As architect I worked with various deliverables and so I do now as information architect and user experience designer. 7 years ago I published a flow / overview of possible deliverables within the design process



If I think about granularity of wireframes I distinguish various forms and levels.

Roughly speaking there are 4 categories …

  • High fidelity wireframes
  • Annotated wireframes (valuable to clarify function and interactions)
  • Collaborative wireframes ( team produces )
  • Hand drawn wireframes (early sketches)

First the most detailed is for sure a coded wireframe – these types of “coded wireframes” are becoming more and more the standard of practice thanks to prototyping tools. Though these wireframes are the most realistic and can show the functionality of an app, the time to create such a one is much increased.

This article will focus on a wireframe which is a non-pictorial version – a textual wireframe.
And this textual wireframe might be more useful than ever in our ‘responsible design world’.
This textual wireframe I will describe in detail is often also called page description diagram or as abbreviation PDD. It’s very simple and easy deliverable for documenting components without specifying layout. And it’s useful to define and discuss the prioritization of content and features.
In an early and plain version the page description diagram lists the elements of the UI as labels or short description,

PDP Page description Page 1

later you can use or add prose, as you have in your functional specification, or you link to the functional specification. Sometimes I added also sketches or layout snippet e.g. date viewer (especially if I reuse elements or work on a redesign).

PDP Page description Page 2

The elements are arranged on the wireframe in priority order. Usually I define the horizontal axis of the diagram as the element priority. Thus, content areas described on the left side of the wireframe are higher priority than those on the right side of the wireframe.

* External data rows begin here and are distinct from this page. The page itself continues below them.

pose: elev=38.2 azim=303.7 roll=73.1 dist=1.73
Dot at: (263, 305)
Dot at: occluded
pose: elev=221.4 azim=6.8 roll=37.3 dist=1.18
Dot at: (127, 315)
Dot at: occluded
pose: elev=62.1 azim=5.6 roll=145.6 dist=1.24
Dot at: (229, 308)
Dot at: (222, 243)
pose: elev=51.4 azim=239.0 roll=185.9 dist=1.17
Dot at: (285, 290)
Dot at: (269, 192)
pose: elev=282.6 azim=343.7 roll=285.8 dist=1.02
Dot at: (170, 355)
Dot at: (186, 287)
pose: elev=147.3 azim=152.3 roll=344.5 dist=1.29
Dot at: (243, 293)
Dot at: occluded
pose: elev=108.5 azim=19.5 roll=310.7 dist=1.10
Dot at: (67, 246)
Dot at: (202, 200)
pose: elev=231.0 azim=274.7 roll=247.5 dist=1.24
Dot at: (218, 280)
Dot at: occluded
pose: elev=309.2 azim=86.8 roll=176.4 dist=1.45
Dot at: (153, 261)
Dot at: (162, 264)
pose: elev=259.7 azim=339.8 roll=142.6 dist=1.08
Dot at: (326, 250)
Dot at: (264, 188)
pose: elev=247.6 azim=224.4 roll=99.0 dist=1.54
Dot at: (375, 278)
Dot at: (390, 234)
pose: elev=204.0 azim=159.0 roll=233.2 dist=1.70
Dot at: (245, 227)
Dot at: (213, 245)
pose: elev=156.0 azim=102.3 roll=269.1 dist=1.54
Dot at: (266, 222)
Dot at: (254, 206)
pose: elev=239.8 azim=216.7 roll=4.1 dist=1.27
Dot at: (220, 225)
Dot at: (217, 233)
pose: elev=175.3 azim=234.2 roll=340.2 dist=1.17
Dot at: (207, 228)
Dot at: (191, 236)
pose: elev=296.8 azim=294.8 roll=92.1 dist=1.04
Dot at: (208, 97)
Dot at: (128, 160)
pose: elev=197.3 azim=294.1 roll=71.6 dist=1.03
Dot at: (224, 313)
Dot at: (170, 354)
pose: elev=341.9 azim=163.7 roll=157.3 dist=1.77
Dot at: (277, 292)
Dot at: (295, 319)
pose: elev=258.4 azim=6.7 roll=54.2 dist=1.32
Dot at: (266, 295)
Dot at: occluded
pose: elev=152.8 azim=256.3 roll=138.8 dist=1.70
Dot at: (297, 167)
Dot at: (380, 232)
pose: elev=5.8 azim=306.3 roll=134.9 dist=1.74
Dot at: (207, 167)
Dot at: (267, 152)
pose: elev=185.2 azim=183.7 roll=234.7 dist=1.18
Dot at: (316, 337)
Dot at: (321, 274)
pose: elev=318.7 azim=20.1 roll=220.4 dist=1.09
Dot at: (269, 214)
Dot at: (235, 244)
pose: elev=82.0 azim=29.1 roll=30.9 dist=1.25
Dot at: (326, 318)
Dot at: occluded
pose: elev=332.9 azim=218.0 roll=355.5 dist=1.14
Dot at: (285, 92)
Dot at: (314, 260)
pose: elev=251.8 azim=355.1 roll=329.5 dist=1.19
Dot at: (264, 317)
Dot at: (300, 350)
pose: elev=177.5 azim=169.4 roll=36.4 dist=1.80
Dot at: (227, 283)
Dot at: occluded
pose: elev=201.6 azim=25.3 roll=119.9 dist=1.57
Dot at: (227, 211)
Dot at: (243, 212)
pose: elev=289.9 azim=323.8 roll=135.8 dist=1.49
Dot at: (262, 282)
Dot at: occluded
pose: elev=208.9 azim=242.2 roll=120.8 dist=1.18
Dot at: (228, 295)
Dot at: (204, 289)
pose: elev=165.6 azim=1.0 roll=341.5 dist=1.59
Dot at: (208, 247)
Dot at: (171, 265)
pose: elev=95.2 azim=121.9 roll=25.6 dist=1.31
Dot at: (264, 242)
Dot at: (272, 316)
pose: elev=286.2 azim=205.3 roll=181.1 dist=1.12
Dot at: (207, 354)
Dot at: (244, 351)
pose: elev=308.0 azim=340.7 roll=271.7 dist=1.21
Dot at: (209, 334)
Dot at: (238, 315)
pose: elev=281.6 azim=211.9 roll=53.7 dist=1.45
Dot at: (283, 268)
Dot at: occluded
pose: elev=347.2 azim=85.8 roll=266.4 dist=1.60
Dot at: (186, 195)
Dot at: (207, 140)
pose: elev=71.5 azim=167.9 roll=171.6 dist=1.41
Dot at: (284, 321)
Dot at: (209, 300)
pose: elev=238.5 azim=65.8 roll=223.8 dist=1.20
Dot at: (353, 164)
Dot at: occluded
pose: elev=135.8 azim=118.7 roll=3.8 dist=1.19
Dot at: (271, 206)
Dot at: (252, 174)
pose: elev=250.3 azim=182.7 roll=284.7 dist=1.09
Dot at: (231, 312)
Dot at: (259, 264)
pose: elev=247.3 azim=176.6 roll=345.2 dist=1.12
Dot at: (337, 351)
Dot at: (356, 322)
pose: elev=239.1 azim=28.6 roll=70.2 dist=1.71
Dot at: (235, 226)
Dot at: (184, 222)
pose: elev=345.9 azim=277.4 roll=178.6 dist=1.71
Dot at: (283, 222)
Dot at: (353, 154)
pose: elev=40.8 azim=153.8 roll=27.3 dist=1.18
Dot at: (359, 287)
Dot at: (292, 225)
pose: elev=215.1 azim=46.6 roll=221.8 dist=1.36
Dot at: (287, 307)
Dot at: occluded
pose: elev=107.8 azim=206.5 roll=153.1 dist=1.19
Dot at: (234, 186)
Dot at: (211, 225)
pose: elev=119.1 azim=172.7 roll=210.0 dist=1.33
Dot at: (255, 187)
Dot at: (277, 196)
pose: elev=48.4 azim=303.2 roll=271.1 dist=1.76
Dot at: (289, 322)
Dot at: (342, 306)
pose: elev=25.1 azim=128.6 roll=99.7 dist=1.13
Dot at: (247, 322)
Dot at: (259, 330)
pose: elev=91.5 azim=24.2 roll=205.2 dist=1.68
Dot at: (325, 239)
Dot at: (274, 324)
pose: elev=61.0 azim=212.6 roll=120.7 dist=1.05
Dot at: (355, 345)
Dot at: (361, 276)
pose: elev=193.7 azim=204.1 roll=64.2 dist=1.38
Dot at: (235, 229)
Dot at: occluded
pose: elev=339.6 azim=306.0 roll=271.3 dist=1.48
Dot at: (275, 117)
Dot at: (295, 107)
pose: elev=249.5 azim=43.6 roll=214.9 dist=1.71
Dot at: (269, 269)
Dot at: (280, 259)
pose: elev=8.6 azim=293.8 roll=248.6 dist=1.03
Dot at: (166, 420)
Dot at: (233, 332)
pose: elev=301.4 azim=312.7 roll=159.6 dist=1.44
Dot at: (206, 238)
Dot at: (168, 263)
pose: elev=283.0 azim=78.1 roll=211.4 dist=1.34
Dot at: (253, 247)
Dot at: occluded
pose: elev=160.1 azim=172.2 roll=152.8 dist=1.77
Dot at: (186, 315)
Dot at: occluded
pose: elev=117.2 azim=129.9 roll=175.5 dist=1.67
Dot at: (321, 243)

With this approach, the wireframe represented the two main issues: priority and content. And the real big benefit of this deliverable is that you can define and discuss UI elements with the team or your client without losing the discussion by talking about layout and brand attributes.
And later when you include layout snippet it helps your client visualize the interactivity, but did not lock the designer into any particular approach. Your conversations with the team or client focused on the nature of the content and functionality and the relative priority of the page contents.

Regarding the priorities, in general I work with 5 priorities (Overall, High, Medium, Low, Context) but often it’s useful to start or to work with 3 priorities (High, Medium, Low). These priorities are key to both defining the layout of the elements and encoding the users’ needs, so they need to be both consistent and clear.


  • High Priority: These elements are vital to understand and reaching the goal of the UI
  • Medium Priority: The UI should include these elements e.g. to get additional understanding and to function well and serve for the majority of a user’s needs.
  • Low Priority: These elements are useful, but not vital to understand and reaching the goal of the UI


The more we talk about responsive design and addressing platform-specific or in other words situational appropriate content and options the more useful might be the textual / page description diagram (PDD) more than ever.
PDDs in combination with well-designed responsive grid system (I will write another article about responsive grid systems as soon as I have time) will reduce the number of needed wireframe designs.